2026-06-08
Modern CPUs have 15-20 pipeline stages. By the time a branch instruction resolves at stage 12, you've already fetched a dozen more instructions. If you guessed wrong, you flush them all — a 15-cycle penalty. With branches every 5-6 instructions in typical code, accurate prediction isn't a nice-to-have; it's the only way pipelines work at all.
The 2-bit saturating counter — the workhorse: Each branch gets a 2-bit state: Strongly Taken (11), Weakly Taken (10), Weakly Not-Taken (01), Strongly Not-Taken (00). Each time the branch resolves, increment on taken, decrement on not-taken, saturating at the ends. The MSB is your prediction.
Why 2 bits and not 1? A loop branch is taken 99 times then not-taken once at exit. A 1-bit predictor flips on the exit and mispredicts the next entry too. The 2-bit version requires two consecutive mispredictions to flip its prediction — one wrong guess at loop exit doesn't cost you the next loop.

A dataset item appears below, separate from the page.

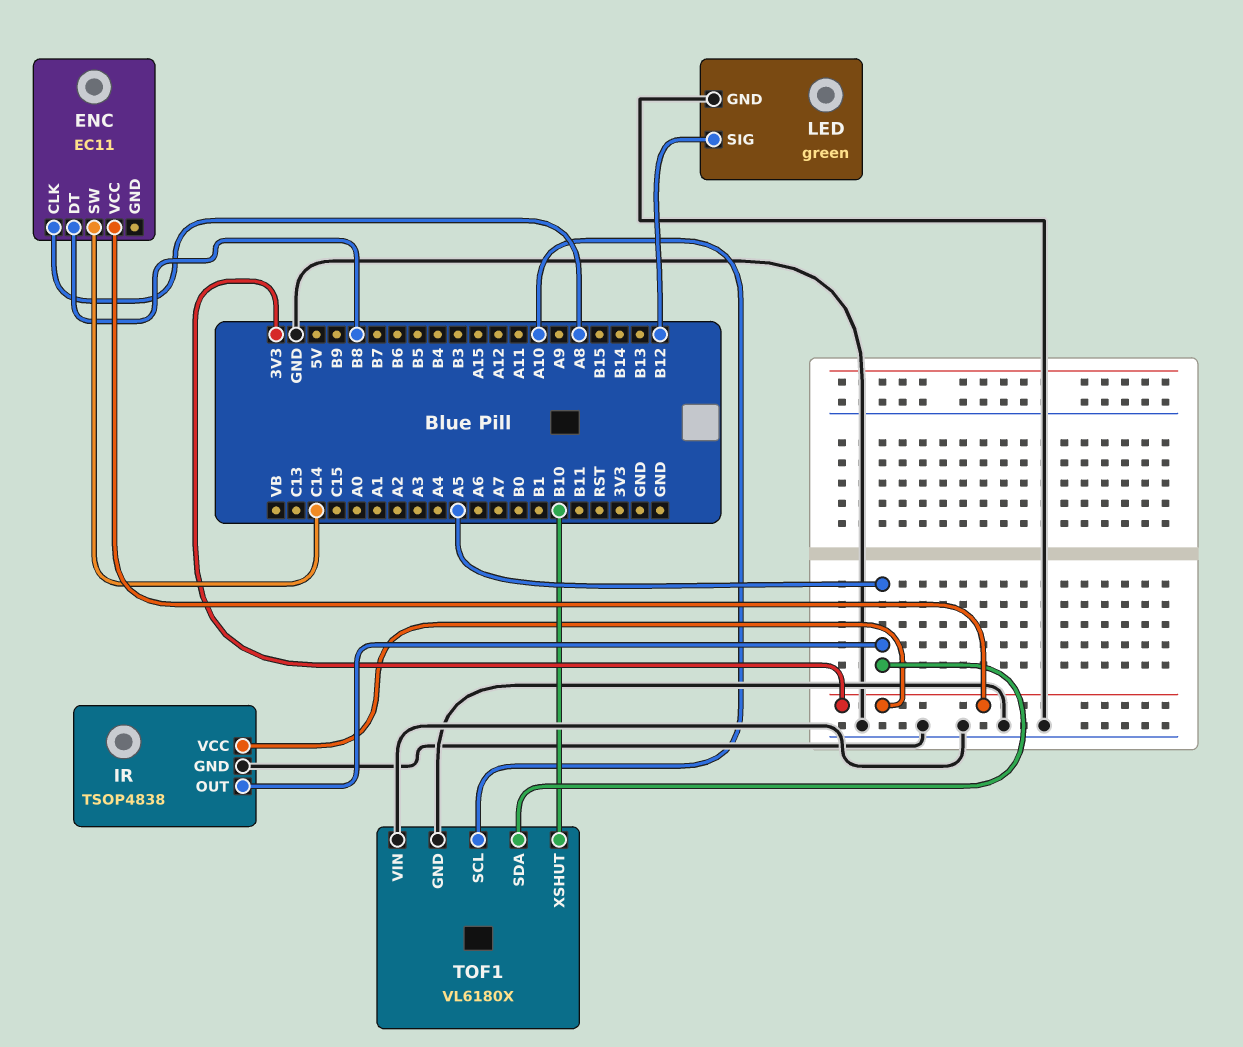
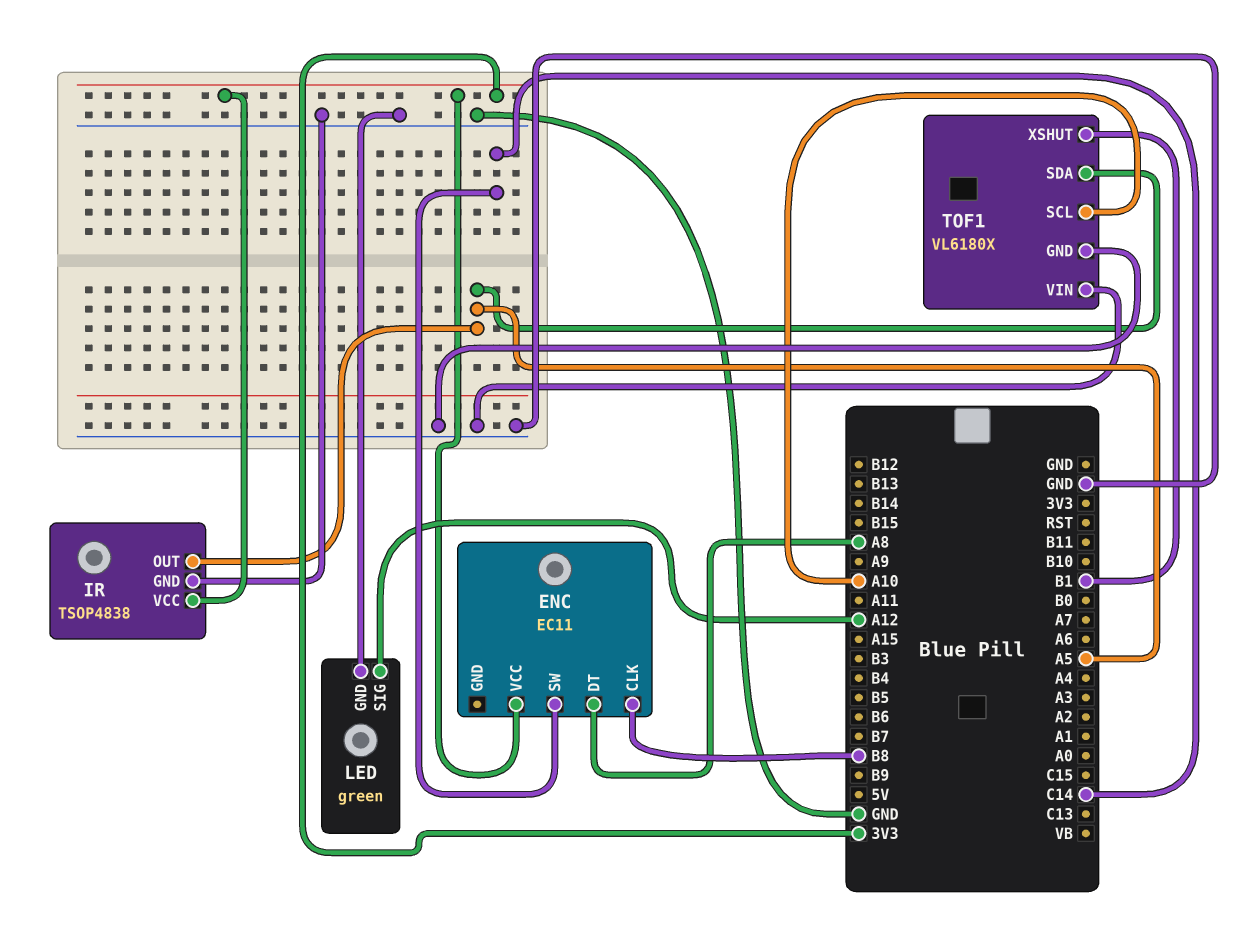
ENC pin CLK: A8 -> B8
ENC pin DT: B8 -> A8
LED pin SIG: B12 -> A12
TOF1 pin XSHUT: B10 -> B1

The Branch History Table (BHT): A direct-mapped array of these 2-bit counters, indexed by PC bits. A 4096-entry BHT is just 8 Kbits of SRAM — tiny — but achieves ~93% accuracy on typical code.
Two-level adaptive (gshare) — the real magic: XOR the PC with a Global History Register (the last N branch outcomes shifted in). Use the XOR result to index the counter table. This captures correlation between branches:
if (x > 0) ... followed by if (x < 10) ... — the second branch's behavior correlates with the first.The Branch Target Buffer (BTB): Prediction direction (taken/not-taken) is only half the problem. For taken branches you also need the address. The BTB is a cache mapping PC → target address, queried in parallel with the BHT during fetch.
Rule of thumb: Misprediction cost = pipeline depth × IPC. On a 15-stage, 4-wide CPU: ~60 instructions wasted per misprediction. At 95% accuracy with one branch every 5 instructions, you waste ~0.6 instructions per branch — a 12% overhead. Push to 99% and that drops to 2.4%. Every fraction of a percent matters; that's why modern predictors are absurdly complex (TAGE, perceptron, neural).
Real-world example: The Apple M1's branch predictor is rumored to use TAGE-like tables and achieves >99% accuracy on SPEC benchmarks. This is a major reason the M1 sustains 8-wide decode where x86 cores stall at 4-6 wide — accurate prediction keeps the wide front-end fed.